17932557. HETEROGENEOUS GATE ALL AROUND DIELECTRIC THICKNESS simplified abstract (International Business Machines Corporation)
Contents
- 1 HETEROGENEOUS GATE ALL AROUND DIELECTRIC THICKNESS
- 1.1 Organization Name
- 1.2 Inventor(s)
- 1.3 HETEROGENEOUS GATE ALL AROUND DIELECTRIC THICKNESS - A simplified explanation of the abstract
- 1.4 Simplified Explanation
- 1.5 Potential Applications
- 1.6 Problems Solved
- 1.7 Benefits
- 1.8 Potential Commercial Applications
- 1.9 Possible Prior Art
- 1.10 Unanswered Questions
- 1.11 Original Abstract Submitted
HETEROGENEOUS GATE ALL AROUND DIELECTRIC THICKNESS
Organization Name
International Business Machines Corporation
Inventor(s)
Kangguo Cheng of Schenectady NY (US)
Ruilong Xie of Niskayuna NY (US)
Julien Frougier of Albany NY (US)
Chanro Park of Clifton Park NY (US)
Min Gyu Sung of Latham NY (US)
HETEROGENEOUS GATE ALL AROUND DIELECTRIC THICKNESS - A simplified explanation of the abstract
This abstract first appeared for US patent application 17932557 titled 'HETEROGENEOUS GATE ALL AROUND DIELECTRIC THICKNESS
Simplified Explanation
The abstract describes a semiconductor device with two Gate-All-Around Field Effect Transistors (GAA FETs), each with a different gate dielectric structure. The first GAA FET has a simpler gate dielectric structure compared to the second GAA FET, which includes an additional gate dielectric layer. Both FETs have multiple gate conductors separated by the gate dielectric layers.
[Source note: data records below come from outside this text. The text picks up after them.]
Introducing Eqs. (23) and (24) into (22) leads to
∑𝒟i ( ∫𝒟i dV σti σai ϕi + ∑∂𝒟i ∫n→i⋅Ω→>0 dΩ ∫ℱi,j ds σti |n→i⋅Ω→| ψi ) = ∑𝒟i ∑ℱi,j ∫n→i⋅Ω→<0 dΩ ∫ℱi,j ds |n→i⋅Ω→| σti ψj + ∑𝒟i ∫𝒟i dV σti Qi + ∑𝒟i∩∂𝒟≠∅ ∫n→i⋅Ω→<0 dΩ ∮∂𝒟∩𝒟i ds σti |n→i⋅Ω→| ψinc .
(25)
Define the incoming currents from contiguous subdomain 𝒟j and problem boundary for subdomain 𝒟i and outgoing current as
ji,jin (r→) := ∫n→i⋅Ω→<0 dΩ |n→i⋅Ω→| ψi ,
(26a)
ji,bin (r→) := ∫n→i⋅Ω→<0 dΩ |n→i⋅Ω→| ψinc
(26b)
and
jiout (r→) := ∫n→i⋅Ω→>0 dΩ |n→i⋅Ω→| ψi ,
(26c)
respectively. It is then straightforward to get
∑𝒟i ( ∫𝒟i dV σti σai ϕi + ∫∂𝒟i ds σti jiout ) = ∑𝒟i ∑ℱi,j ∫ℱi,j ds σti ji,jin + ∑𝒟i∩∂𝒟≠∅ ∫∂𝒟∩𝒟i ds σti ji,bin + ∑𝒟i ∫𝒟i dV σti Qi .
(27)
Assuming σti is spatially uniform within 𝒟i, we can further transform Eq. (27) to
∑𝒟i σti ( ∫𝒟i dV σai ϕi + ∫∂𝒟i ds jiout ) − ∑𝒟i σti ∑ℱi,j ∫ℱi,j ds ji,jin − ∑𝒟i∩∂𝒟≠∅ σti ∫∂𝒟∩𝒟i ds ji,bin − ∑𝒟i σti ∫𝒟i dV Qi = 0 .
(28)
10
- The semiconductor device includes a first GAA FET and a second GAA FET.
- The second GAA FET has a more complex gate dielectric structure with two layers, while the first GAA FET has only one layer.
- Both FETs have multiple gate conductors within their gate structures.
- The gate dielectric structure of the first GAA FET has lower resistance compared to the second GAA FET.
- The gate conductors of the first and second GAA FETs are separated by the gate dielectric layers.
Potential Applications
This technology could be applied in advanced semiconductor devices, such as high-performance integrated circuits and microprocessors.
Problems Solved
This innovation helps in improving the performance and efficiency of semiconductor devices by optimizing the gate dielectric structures.
Benefits
- Enhanced performance of semiconductor devices - Increased efficiency and reliability - Potential for higher integration density
Potential Commercial Applications
"Optimized Gate Dielectric Structure in Semiconductor Devices: Improving Performance and Efficiency"
Possible Prior Art
There may be prior art related to optimizing gate dielectric structures in semiconductor devices to improve performance and efficiency.
Unanswered Questions
How does the gate dielectric structure impact the overall performance of the semiconductor device?
The article does not delve into the specific performance metrics affected by the gate dielectric structure.
Are there any limitations or drawbacks associated with the use of multiple gate dielectric layers in semiconductor devices?
The potential drawbacks or limitations of using multiple gate dielectric layers are not discussed in the article.
Original Abstract Submitted
A semiconductor includes a first GAA FET and second GAA FET. The second GAA FET includes a first gate dielectric and second gate dielectric within its gate structure. The first GAA FET includes just the first gate dielectric within its gate structure. The gate dielectric structure of the first GAA FET provides for a nominal or a lesser effective gate dielectric or gate dielectric resistance relative to an effective gate dielectric structure of the second GAA FET. The first GAA FET further includes a first gate conductor within its gate structure and the second GAA FET further includes the first gate conductor and a second gate conductor within its gate structure. The first gate conductor and the second gate conductor are separated by the second gate dielectric.